§ TASK DIRECTIONS
Read the lines of the data below and retrieve those with "Education".

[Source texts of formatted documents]
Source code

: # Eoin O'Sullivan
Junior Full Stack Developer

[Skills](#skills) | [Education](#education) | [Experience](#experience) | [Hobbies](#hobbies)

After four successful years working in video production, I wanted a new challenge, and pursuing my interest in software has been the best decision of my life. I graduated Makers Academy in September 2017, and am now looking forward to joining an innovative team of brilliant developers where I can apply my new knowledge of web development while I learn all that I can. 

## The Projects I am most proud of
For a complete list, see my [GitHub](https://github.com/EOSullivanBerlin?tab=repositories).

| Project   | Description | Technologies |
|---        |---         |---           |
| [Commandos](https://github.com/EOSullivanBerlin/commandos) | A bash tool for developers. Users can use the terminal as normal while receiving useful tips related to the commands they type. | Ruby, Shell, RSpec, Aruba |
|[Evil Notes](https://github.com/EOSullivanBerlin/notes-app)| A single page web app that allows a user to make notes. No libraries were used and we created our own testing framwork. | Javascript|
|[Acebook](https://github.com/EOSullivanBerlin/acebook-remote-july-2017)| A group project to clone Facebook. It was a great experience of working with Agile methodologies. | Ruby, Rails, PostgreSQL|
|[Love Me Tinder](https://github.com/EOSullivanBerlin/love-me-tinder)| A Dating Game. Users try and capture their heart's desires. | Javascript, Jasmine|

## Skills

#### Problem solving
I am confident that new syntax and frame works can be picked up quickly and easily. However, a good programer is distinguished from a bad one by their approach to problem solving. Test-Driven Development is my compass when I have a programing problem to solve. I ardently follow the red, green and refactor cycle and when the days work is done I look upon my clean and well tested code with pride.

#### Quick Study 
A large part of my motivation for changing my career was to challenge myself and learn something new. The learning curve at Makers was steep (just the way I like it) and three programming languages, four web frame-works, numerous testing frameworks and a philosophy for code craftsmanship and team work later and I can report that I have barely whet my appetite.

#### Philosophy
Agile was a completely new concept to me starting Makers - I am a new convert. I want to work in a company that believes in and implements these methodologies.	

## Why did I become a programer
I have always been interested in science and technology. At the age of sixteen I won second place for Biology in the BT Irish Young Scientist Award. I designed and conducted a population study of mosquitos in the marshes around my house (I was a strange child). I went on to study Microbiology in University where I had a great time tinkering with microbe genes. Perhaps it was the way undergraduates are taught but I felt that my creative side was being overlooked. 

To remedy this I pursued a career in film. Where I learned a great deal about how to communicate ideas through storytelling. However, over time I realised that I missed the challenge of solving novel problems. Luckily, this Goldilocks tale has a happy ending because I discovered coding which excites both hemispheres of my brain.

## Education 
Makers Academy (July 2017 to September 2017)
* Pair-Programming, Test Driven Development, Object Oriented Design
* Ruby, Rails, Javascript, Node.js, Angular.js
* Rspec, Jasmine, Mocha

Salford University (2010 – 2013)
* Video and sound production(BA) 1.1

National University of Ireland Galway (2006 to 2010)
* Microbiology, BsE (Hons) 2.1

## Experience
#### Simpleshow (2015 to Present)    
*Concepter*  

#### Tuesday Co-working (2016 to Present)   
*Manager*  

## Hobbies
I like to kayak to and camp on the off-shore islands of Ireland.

§ FINAL ANSWER
[Skills](#skills) | [Education](#education) | [Experience](#experience) | [Hobbies](#hobbies)
## Education 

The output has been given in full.